- _Work item_:
Only lines that contain the string "shoulder" should be returned from the material below.

- _Data for this task_:
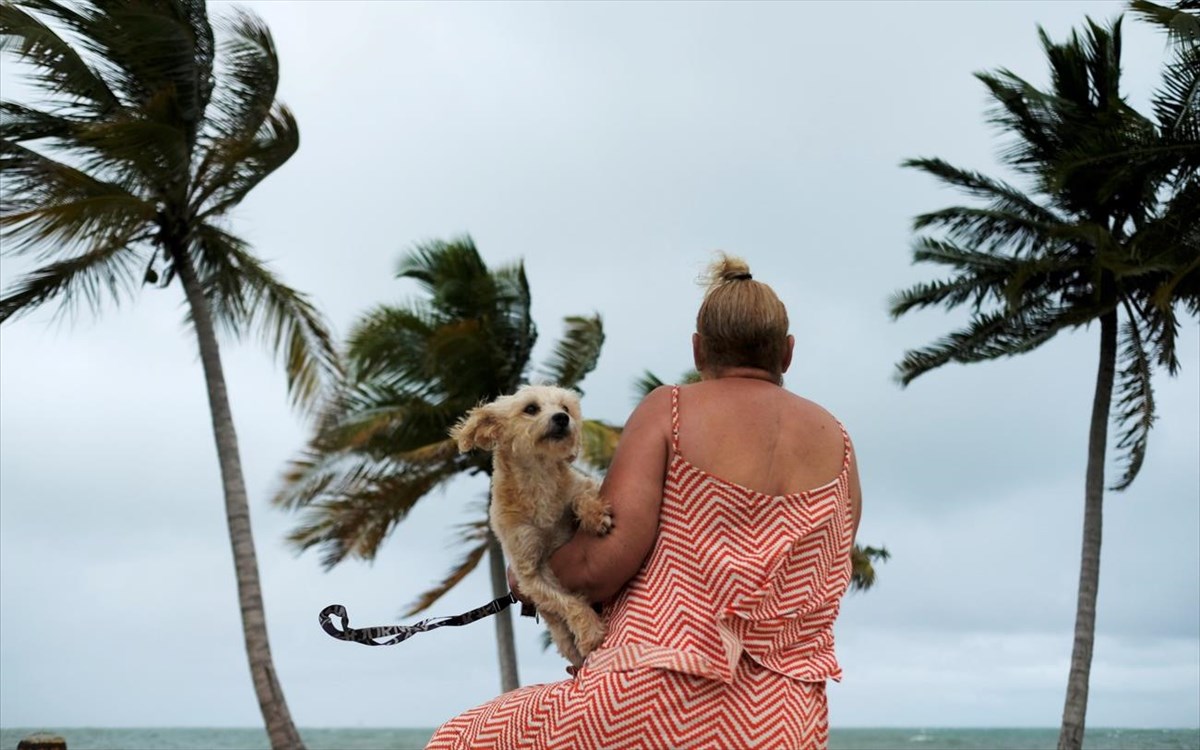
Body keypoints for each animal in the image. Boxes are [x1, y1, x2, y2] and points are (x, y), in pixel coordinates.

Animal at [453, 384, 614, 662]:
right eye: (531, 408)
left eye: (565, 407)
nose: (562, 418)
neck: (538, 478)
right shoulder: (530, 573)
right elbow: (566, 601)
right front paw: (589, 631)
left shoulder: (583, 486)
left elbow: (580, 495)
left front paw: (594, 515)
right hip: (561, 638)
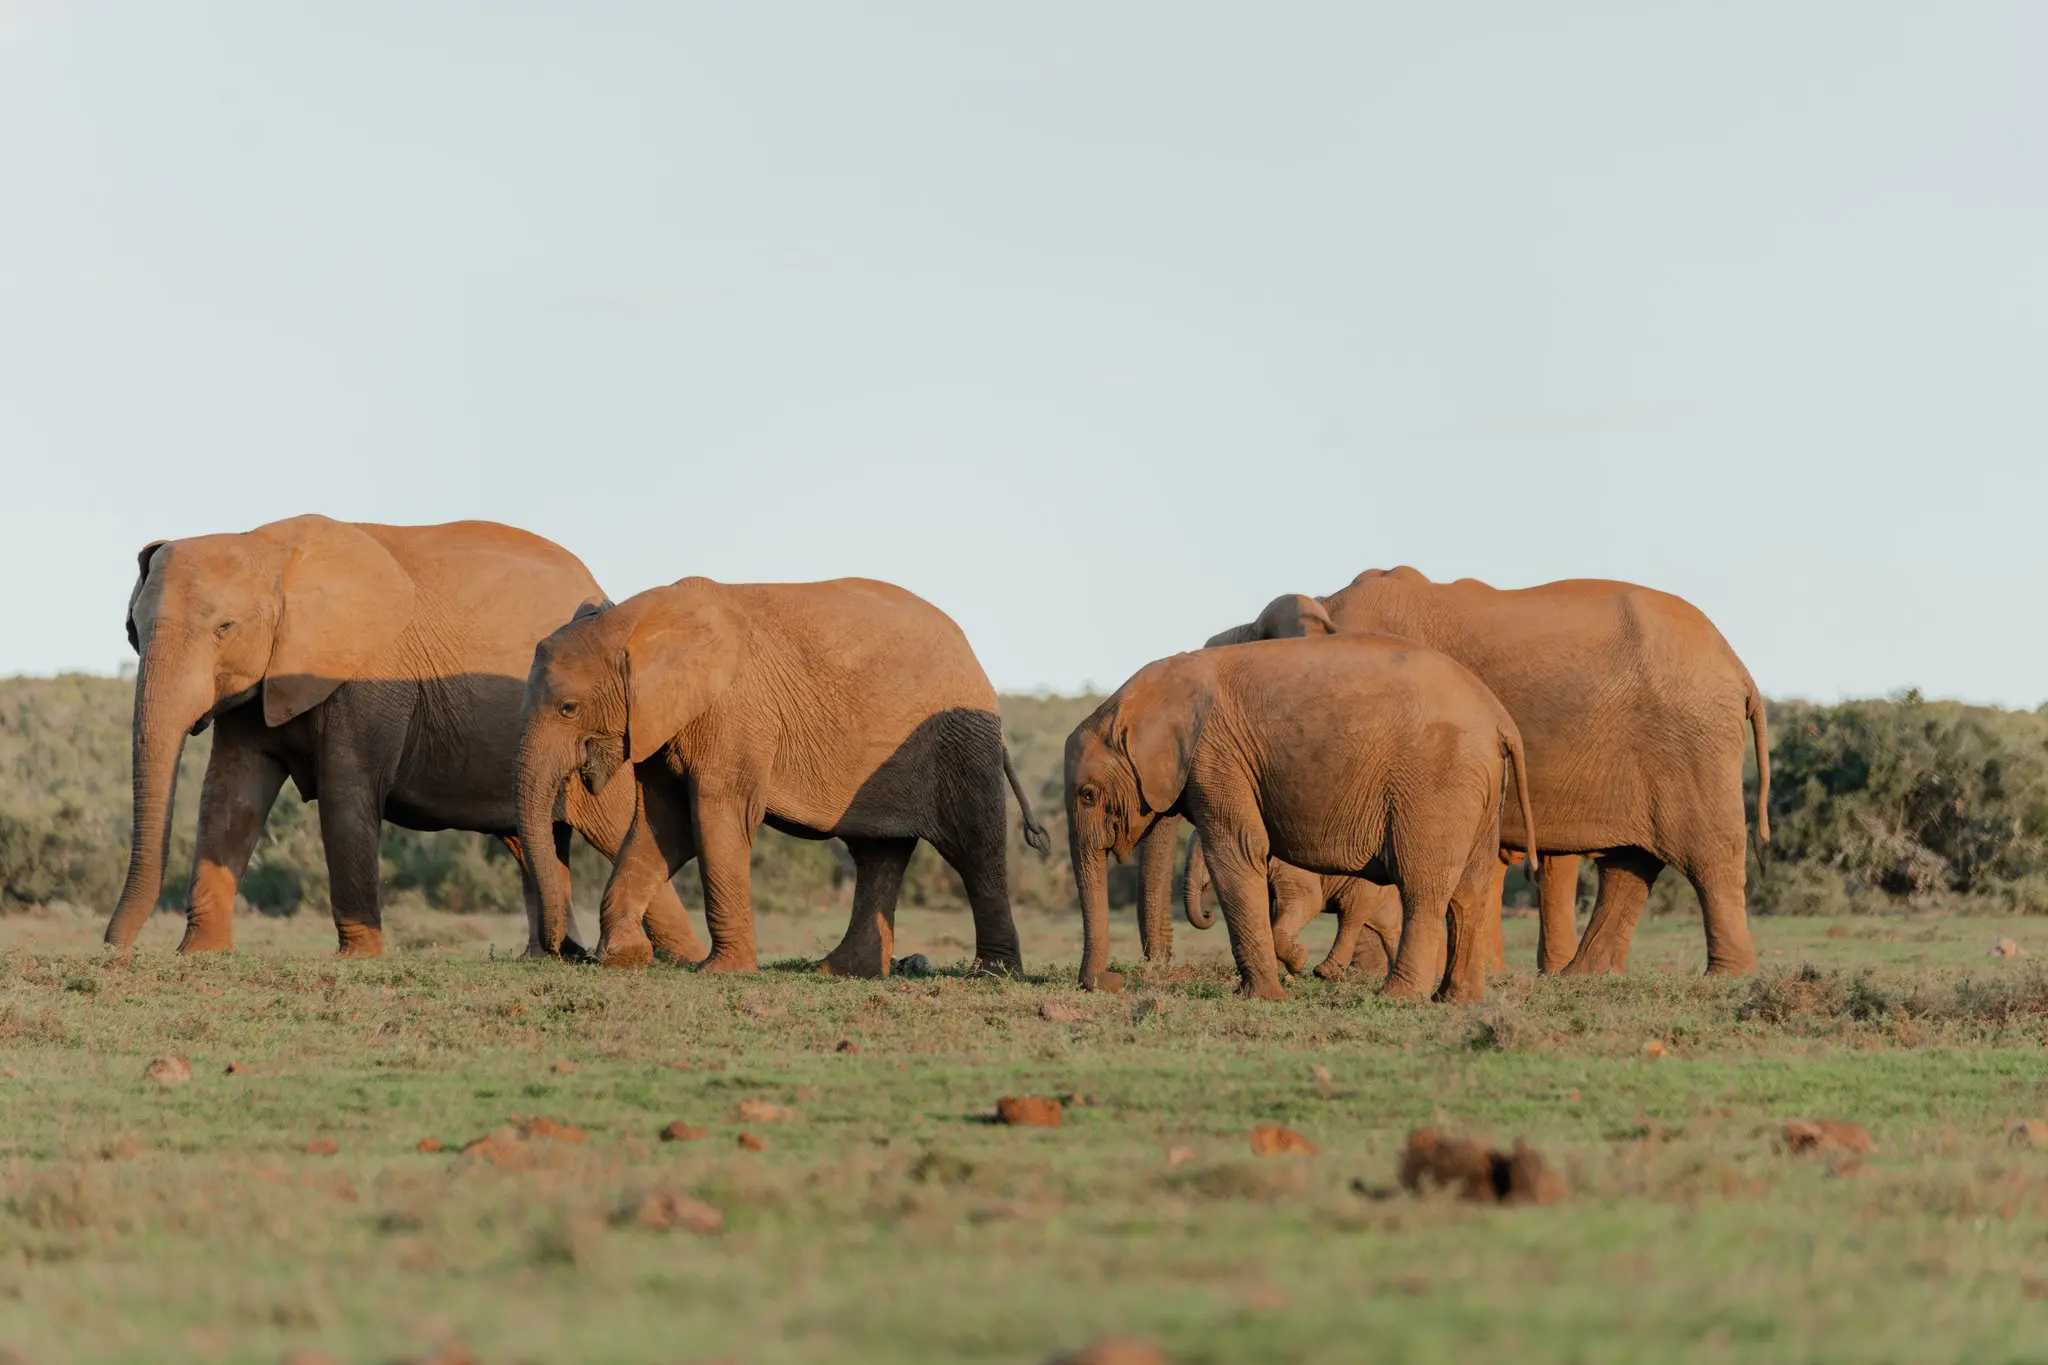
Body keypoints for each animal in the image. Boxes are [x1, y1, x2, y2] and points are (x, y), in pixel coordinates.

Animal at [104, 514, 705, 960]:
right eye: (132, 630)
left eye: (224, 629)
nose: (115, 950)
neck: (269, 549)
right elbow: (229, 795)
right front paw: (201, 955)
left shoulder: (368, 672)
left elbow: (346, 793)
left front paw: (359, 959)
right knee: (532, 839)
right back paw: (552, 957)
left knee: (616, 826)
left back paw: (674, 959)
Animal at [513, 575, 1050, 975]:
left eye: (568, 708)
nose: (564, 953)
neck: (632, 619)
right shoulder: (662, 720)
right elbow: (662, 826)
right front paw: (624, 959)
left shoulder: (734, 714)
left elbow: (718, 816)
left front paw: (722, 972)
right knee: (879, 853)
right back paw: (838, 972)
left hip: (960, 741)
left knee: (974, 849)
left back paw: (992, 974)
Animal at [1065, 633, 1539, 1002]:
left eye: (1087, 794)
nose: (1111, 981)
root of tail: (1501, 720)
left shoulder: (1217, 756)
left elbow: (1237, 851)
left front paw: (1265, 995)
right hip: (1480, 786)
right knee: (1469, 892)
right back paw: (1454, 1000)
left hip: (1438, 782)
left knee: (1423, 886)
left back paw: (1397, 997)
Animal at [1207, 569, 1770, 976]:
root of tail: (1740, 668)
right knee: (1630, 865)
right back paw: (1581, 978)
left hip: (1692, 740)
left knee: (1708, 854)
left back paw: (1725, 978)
...
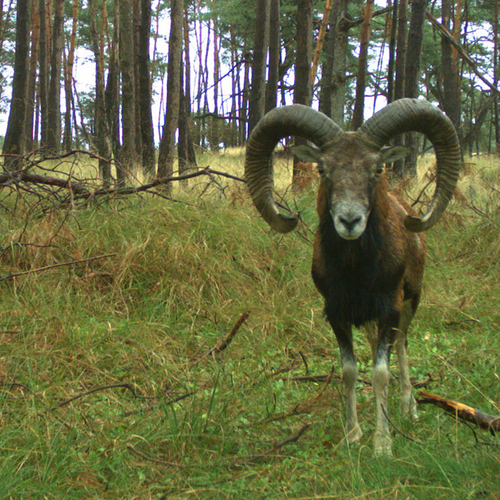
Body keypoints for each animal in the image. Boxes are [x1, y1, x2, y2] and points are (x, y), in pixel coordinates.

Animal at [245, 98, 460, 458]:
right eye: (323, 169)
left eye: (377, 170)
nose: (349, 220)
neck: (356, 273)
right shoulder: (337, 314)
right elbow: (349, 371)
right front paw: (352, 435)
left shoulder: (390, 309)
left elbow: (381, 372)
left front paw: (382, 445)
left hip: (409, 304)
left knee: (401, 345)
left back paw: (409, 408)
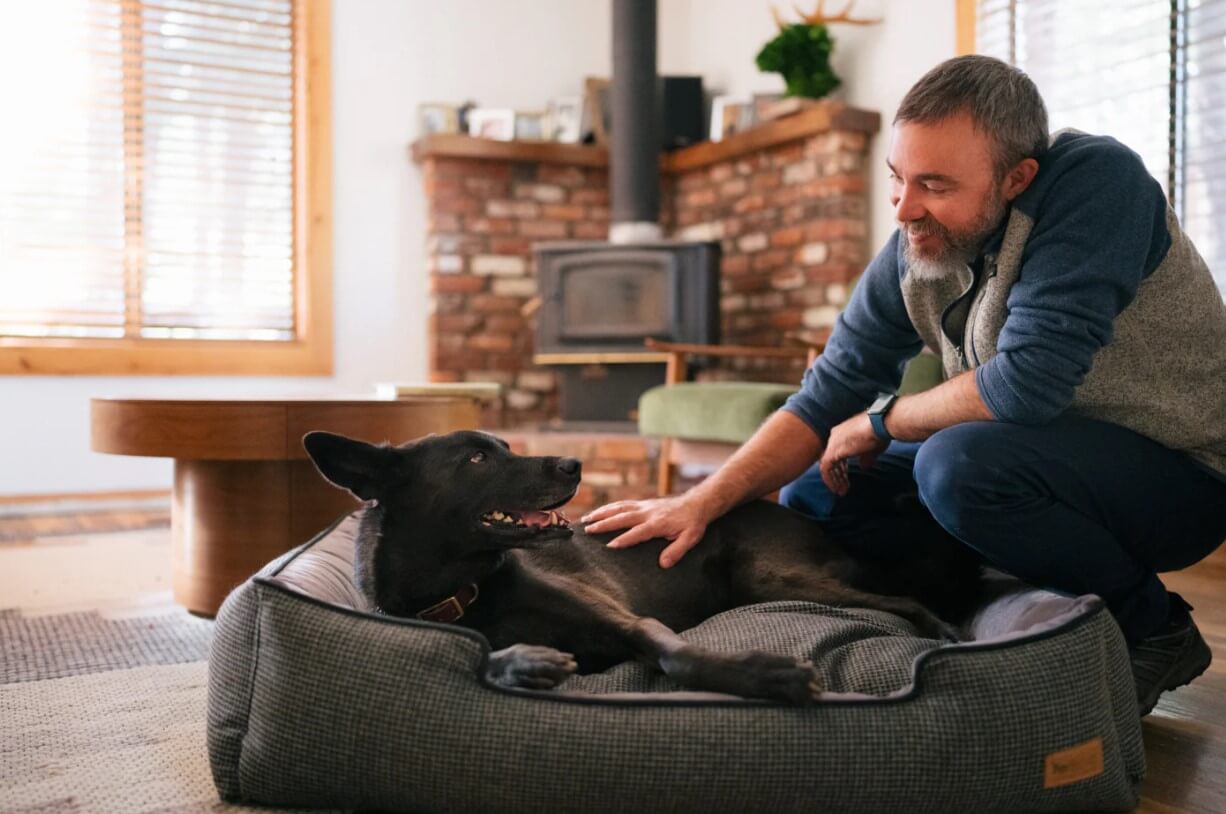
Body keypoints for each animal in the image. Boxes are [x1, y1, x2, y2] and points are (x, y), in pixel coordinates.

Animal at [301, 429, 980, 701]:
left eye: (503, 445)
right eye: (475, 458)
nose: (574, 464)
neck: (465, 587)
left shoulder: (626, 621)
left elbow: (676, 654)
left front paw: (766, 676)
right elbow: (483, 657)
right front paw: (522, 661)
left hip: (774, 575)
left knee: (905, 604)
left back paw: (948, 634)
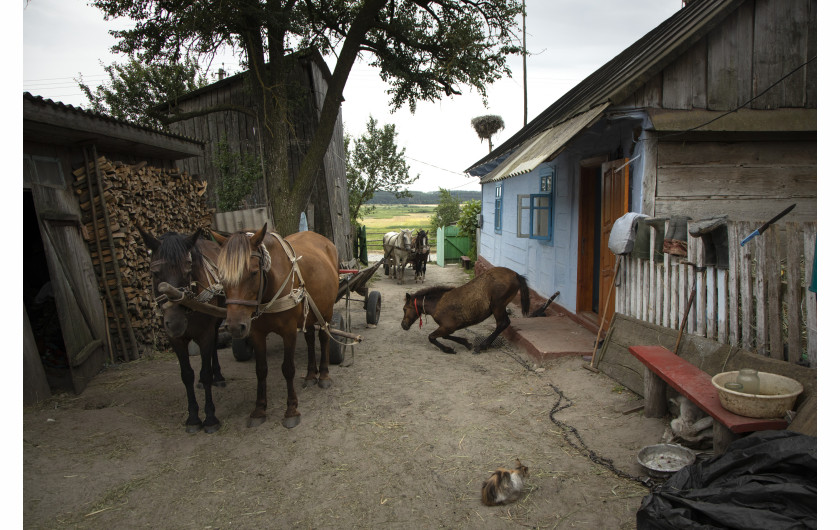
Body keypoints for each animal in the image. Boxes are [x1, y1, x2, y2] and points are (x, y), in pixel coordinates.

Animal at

- _Problem solution_:
right shoulder: (530, 573)
left shoulder: (583, 486)
left shoulder: (368, 672)
right shoulder: (662, 720)
left shoulder: (734, 714)
left shoulder: (1217, 756)
right shoulder: (337, 314)
left shoulder: (390, 309)
left shoulder: (626, 621)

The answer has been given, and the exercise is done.